Memory usage regression

Fri Oct 26 02:45:32 PDT 2012

(FYI, the message I'm quoting here is still in the list moderation queue)

On Thu, Oct 25, 2012 at 08:42:11AM +0200, Mike Hommey wrote:
> In the 3 jemalloc cases, narenas = 1 (like mozjemalloc). The chunk size
> for mozjemalloc is 1MB, which is why I tested with that chunk size as
> well, and also tried without tcache. There's still a large difference
> between jemalloc 3 and mozjemalloc with similar config.

http://i.imgur.com/UBxob.png
It turns out 1MB vs 4MB chunks are not making a great deal of a difference
on RSS, it however does on how VmData progresses. The bumps at the
beginning of each iteration is bigger with 1MB chunks.

Note: horizontal axis is not time, it's alloc operation number ;
basically the line number in the alloc log.

> I did try hacking jemalloc 3 to use the same size classes but didn't get
> much different results, although retrospectively, I think I was only
> looking at the VmData numbers, then. I'll respin, looking at VmRSS.

http://i.imgur.com/Ijf5u.png
Interestingly, jemalloc 3 with the mozjemalloc size classes uses more
RSS than jemalloc 3 (using 1MB chunks in both cases).

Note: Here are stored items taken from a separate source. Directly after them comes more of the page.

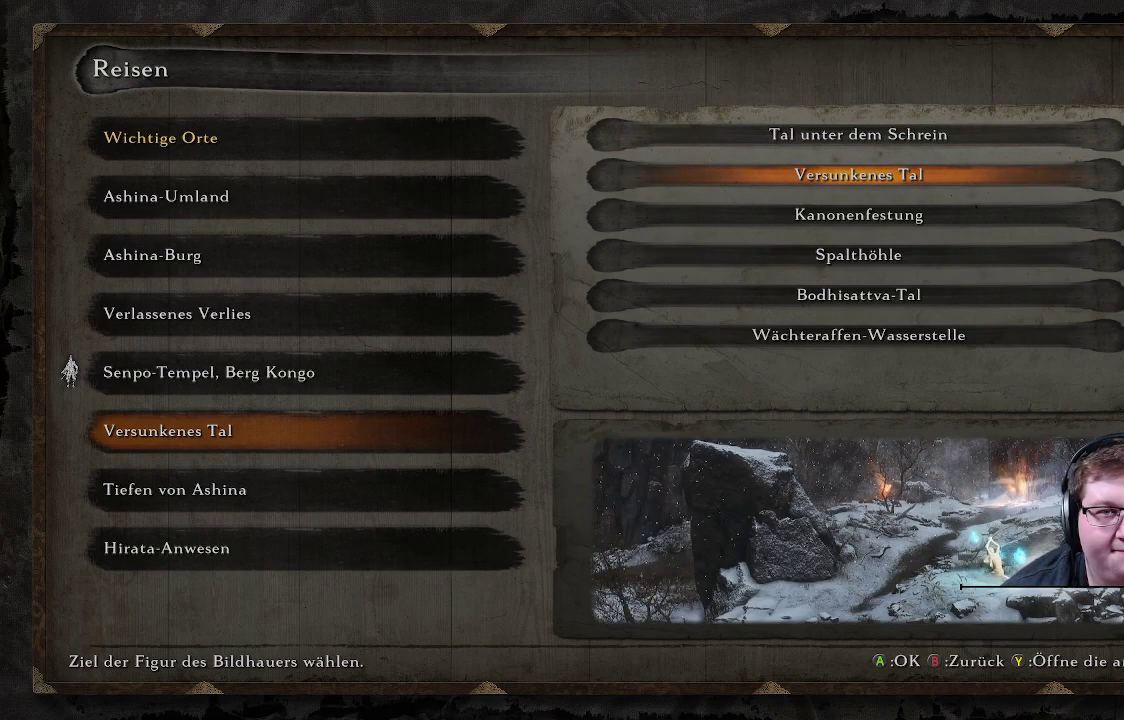
{"buttons": [], "left_stick": "center", "right_stick": "center", "events": []}
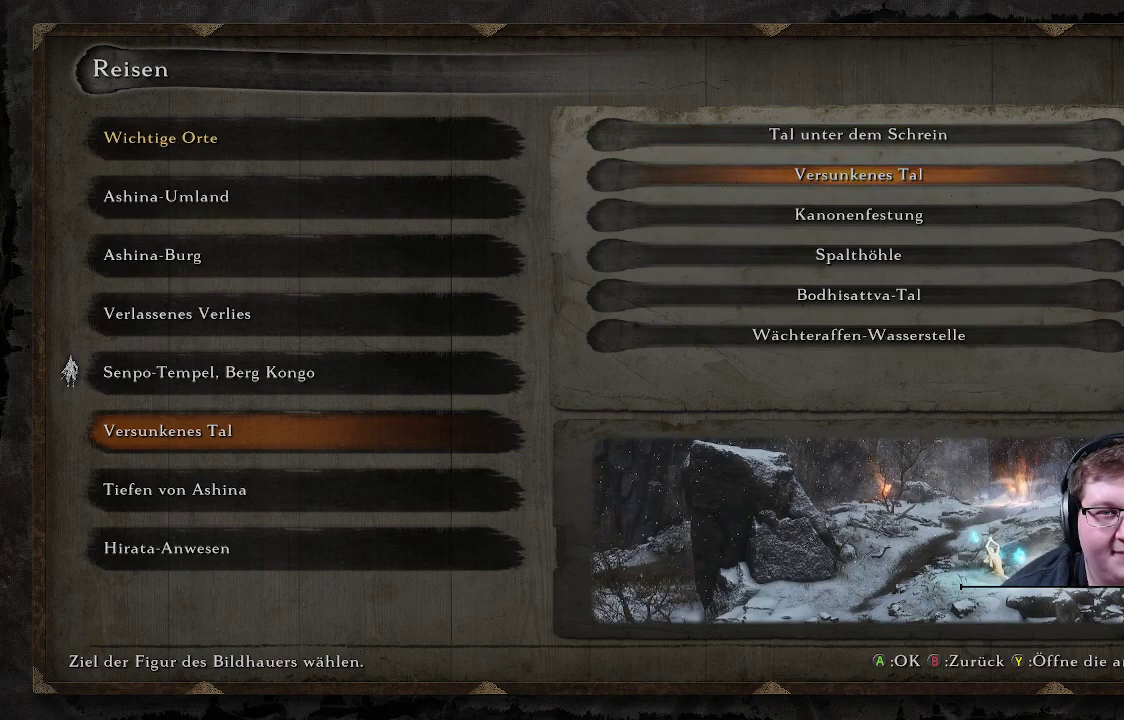
{"buttons": [], "left_stick": "center", "right_stick": "center", "events": [[367, "DPAD_DOWN", "down"], [467, "DPAD_DOWN", "up"]]}
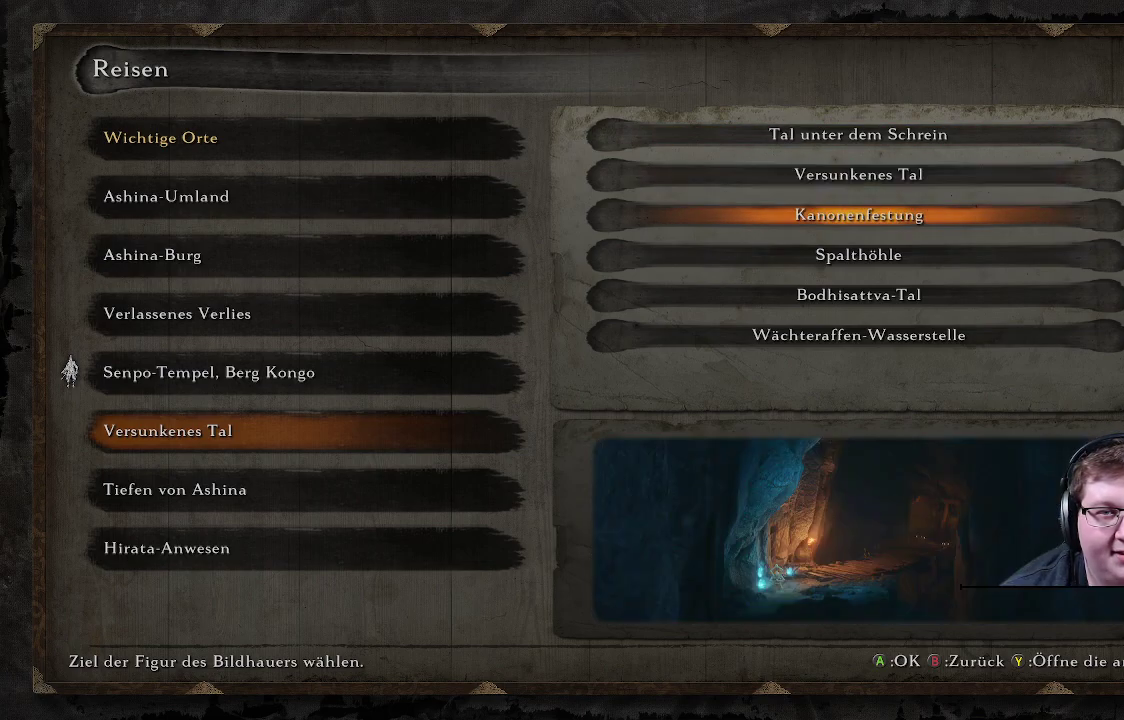
{"buttons": [], "left_stick": "center", "right_stick": "center", "events": []}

> > This looks pretty bad.  The only legitimate potential explanation I
> > can think of is that jemalloc now partitions dirty and clean pages
> > (and jemalloc 3 is much less aggressive than mozjemalloc about
> > purging), so it's possible to have to allocate a new chunk for a large
> > object, even though there would be enough room in an existing chunk if
> > clean and dirty available runs were coalesced.  This increases run
> > fragmentation in general, but it tends to dramatically reduce the
> > number of pages that are dirtied.  I'd like to see the output of
> > malloc_stats_print() for two adjacent points along the x axis, like
> > "After iteration 5" and its predecessor.  I'd also be curious if the
> > VM size increases continue after many grow/shrink cycles (if so, it
> > might be due to an outright bug in jemalloc).

Some more data:

http://i.imgur.com/3Q2js.png
This is zooming on the big bump at the beginning of iteration 2. Looking
at the corresponding allocation log, this corresponds to > 1MB
allocations with memalign, but turning them into mallocs doesn't change
the result, so it's not a memalign problem.

Looking more globally at the data, there is /some/ correlation with >
1MB allocations, but occasionally, 128KB allocations do trigger the same
behaviour, as well as 64KB. One interesting fact is that it's only a
limited subset of these big allocations that trigger this. The vast
majority of them don't.

For reference, the unzoomed graph looks like this:
http://i.imgur.com/PViYm.png

Mike